Height 6.2 (2 ! / 2 ), width 18.8 (7 3 /«), depth 0.6 ('A)

Western Han Dynasty, second century BCE

From the tomb of the King of Nanyue at Xianggang,

Guangzhou, Guangdong Province

The Museum of the Western Han Tomb of the

Nanyue King, Guangzhou, Guangdong Province

Hooks were used to fasten the two ends of a belt:

a round stud at the back attached the object to

one end of the belt, while a loop or ring attached

to the other end of the belt slotted over the hook.

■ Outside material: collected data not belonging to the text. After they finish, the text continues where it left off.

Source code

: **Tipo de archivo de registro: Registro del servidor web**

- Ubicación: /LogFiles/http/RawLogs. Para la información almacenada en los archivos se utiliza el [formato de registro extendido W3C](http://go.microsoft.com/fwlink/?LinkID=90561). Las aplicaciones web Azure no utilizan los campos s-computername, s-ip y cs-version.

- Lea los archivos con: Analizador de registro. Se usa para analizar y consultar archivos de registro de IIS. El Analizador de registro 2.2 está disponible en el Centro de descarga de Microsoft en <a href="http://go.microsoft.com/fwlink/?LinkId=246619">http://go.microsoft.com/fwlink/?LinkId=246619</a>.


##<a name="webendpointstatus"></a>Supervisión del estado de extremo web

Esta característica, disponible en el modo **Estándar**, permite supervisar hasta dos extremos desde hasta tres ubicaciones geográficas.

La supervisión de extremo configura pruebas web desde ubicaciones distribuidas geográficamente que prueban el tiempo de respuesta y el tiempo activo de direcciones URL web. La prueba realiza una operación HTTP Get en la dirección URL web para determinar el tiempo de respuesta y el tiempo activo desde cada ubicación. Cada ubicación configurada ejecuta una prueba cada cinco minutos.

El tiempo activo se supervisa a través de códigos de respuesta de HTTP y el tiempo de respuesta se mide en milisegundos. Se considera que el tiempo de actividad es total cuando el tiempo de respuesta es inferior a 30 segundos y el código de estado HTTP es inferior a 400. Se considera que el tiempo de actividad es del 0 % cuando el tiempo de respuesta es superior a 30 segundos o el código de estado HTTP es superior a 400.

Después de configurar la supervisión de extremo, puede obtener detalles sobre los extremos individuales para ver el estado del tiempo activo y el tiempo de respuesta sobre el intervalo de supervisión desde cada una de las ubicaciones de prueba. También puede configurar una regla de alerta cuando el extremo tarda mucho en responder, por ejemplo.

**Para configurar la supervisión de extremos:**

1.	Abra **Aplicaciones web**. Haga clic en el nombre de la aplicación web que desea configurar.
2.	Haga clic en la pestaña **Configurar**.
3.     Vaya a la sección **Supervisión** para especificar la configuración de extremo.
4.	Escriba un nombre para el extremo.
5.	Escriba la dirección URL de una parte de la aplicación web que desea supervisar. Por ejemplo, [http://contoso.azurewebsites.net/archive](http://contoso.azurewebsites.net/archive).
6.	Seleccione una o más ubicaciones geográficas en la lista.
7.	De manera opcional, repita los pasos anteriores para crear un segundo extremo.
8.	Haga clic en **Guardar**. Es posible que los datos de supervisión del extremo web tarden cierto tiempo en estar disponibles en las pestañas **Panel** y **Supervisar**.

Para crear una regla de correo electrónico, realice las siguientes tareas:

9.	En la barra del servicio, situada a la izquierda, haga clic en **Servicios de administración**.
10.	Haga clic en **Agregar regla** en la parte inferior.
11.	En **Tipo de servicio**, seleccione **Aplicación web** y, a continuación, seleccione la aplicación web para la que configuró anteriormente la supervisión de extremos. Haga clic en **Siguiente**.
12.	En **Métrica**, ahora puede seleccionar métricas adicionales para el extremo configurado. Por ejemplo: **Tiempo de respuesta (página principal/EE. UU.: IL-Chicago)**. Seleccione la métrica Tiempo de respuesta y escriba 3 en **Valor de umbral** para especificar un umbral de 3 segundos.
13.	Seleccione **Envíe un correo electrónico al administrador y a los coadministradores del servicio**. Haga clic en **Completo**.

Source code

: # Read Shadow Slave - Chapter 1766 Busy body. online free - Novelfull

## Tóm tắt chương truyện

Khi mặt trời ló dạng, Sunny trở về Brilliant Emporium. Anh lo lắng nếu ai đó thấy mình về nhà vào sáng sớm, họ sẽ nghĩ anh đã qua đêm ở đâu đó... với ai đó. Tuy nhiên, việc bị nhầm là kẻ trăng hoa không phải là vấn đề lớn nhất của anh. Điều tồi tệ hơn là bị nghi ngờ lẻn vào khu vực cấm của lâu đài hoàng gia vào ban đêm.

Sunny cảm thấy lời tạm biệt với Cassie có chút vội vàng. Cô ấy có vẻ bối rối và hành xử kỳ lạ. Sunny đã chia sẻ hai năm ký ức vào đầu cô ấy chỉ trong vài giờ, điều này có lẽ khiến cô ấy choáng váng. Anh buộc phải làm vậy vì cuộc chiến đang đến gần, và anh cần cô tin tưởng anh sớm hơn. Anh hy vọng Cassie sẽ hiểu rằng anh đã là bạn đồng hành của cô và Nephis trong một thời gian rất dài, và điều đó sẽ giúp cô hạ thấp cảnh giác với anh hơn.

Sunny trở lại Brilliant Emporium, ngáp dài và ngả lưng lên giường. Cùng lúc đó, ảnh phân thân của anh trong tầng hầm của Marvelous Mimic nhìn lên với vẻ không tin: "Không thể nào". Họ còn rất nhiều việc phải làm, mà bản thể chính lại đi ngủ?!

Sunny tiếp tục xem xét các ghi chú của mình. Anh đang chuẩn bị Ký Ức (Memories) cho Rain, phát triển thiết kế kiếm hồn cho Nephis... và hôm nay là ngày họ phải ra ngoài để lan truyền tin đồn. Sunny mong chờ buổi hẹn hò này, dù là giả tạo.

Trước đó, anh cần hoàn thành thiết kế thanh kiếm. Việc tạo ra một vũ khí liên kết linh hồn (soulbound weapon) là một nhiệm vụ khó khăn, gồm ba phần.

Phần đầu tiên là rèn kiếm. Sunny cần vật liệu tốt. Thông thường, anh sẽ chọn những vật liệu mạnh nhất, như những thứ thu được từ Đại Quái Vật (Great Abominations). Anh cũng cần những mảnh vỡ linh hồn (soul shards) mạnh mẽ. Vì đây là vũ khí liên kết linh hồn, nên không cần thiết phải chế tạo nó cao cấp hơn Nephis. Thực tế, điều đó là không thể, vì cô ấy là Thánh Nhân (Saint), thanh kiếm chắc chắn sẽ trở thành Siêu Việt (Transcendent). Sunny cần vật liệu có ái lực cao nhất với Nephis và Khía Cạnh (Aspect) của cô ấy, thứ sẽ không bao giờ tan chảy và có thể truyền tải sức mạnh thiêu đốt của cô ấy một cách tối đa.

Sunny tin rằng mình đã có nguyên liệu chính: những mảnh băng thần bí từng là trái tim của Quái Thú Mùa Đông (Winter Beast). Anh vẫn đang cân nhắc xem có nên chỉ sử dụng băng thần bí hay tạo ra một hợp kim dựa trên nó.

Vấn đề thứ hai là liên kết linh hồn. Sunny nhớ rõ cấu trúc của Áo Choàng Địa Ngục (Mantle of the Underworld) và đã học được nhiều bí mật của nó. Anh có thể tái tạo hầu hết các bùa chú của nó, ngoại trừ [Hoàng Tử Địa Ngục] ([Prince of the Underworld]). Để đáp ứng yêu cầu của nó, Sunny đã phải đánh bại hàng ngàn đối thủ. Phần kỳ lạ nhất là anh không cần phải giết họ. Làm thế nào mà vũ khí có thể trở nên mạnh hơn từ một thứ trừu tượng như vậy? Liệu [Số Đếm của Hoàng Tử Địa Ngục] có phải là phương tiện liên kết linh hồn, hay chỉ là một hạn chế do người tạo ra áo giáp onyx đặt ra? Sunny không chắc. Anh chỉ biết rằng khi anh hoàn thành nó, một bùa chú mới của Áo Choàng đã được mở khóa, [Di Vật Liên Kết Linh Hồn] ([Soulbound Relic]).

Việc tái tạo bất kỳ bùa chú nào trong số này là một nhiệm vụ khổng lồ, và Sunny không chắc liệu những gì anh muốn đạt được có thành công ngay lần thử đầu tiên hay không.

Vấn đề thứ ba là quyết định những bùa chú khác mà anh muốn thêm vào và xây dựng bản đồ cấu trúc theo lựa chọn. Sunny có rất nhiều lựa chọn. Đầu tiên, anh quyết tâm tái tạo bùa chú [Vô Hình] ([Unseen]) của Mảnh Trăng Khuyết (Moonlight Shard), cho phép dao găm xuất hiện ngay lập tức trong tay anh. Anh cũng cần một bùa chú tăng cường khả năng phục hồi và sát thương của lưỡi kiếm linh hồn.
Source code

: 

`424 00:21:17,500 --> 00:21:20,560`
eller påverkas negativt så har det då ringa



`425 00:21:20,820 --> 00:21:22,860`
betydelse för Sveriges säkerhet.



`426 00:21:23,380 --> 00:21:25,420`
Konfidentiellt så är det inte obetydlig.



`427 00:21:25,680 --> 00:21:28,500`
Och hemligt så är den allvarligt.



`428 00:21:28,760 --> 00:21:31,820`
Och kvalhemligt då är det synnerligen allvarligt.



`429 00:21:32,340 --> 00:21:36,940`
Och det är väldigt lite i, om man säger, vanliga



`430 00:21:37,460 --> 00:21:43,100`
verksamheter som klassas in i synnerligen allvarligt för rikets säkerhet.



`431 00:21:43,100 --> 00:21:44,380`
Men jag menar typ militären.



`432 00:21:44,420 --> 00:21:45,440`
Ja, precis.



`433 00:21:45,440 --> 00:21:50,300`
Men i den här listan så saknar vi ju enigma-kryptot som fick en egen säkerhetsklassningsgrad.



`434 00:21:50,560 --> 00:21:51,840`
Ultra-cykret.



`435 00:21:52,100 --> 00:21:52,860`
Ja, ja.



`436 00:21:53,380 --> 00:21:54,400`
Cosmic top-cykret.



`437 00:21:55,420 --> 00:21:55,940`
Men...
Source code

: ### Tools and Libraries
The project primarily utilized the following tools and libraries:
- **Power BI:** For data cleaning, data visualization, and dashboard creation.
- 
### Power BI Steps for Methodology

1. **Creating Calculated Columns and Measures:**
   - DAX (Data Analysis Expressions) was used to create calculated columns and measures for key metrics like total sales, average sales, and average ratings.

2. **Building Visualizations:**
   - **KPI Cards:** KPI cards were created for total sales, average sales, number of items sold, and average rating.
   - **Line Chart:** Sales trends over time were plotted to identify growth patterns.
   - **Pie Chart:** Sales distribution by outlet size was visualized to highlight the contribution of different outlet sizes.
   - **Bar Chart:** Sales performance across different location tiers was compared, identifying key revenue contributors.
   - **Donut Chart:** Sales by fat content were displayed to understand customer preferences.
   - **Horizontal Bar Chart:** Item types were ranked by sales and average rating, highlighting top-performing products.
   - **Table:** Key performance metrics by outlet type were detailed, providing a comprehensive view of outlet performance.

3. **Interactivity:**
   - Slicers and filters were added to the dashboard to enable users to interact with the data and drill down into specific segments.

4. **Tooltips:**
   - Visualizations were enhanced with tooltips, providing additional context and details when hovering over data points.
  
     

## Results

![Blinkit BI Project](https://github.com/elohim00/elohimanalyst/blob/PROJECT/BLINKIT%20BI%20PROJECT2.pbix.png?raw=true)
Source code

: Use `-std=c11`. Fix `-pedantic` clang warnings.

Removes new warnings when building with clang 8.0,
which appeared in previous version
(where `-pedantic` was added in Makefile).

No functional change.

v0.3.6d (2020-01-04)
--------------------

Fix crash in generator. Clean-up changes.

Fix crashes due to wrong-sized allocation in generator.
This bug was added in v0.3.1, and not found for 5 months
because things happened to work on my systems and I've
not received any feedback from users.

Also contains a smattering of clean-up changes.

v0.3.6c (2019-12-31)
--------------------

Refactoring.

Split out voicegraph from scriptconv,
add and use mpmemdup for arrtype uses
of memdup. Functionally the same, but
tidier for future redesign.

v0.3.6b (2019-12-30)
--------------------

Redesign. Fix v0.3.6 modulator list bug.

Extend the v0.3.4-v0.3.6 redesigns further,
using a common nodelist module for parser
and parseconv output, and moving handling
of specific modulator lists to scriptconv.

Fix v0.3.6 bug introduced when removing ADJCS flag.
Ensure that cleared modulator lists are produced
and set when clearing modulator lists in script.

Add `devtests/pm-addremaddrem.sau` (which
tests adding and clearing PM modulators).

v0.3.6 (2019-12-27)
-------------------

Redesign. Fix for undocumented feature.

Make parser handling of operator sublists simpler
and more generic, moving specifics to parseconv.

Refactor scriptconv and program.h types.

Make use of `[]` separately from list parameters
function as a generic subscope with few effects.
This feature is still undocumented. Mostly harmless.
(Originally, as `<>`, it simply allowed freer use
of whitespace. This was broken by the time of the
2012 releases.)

Such functional ornaments seem to have been

introduced during the sixth century BCE, possibly

from Central Asia. Among the earliest to be found

in China are some finely cast gold hooks from Yimen,

near Baoji, in Shaanxi province. Gold belt

hooks seem to have been prized in areas to the west

of the Qin state; elsewhere, hooks were also made

in bronze and, less commonly, in jade; bronze

examples are sometimes decorated with gilding,

precious-metal inlays, and semiprecious stones. 1

This example, carved from a single piece of

translucent white jade, has an unusual form, consisting

of a dragon with a sinuous body in a double

band. 2 The creature s head is shown in striking

profile; its large eye is emphasized by a distinct

relief ridge, and it has small crest or horn behind

the head. In its open jaw, the dragon grasps a ring,

which is braced by one of its claws; the second claw

emerges from the underside of the body. The convex

surface of the jade is exquisitely carved: sharply

cut lines delineate the head and claw, and interlinking

scrolls incised on the body catch the light; the

reverse of the hook is plain.

The combination of dragon and disk appears

in a painted coffin design and in a banner from

Mawangdui, 3 on which two dragons wind through

a central disk. The design may have originated in

simple pendants (produced from the fifth century

BCE onward and common in tombs of the fifth to

fourth centuries BCE) composed of carved disks

supported by dragons on either side. The painted

banner and coffin, while ostensibly simply formal

elaborations of the earlier jade pendants, in fact

constitute a more powerful rendering of the motif.

The jade belt hook seems to be a return to the

representation of these elements in ornamental

pendants. JR

1 See Rawson 1995, 303 - 307.

2 Excavated in 1983 (D 45); reported Guangzhou 1991,

1:192-193, fig. 125:3.

3 For the tomb at Mawangdui, see Hunan 1973, i: figs. 24, 38.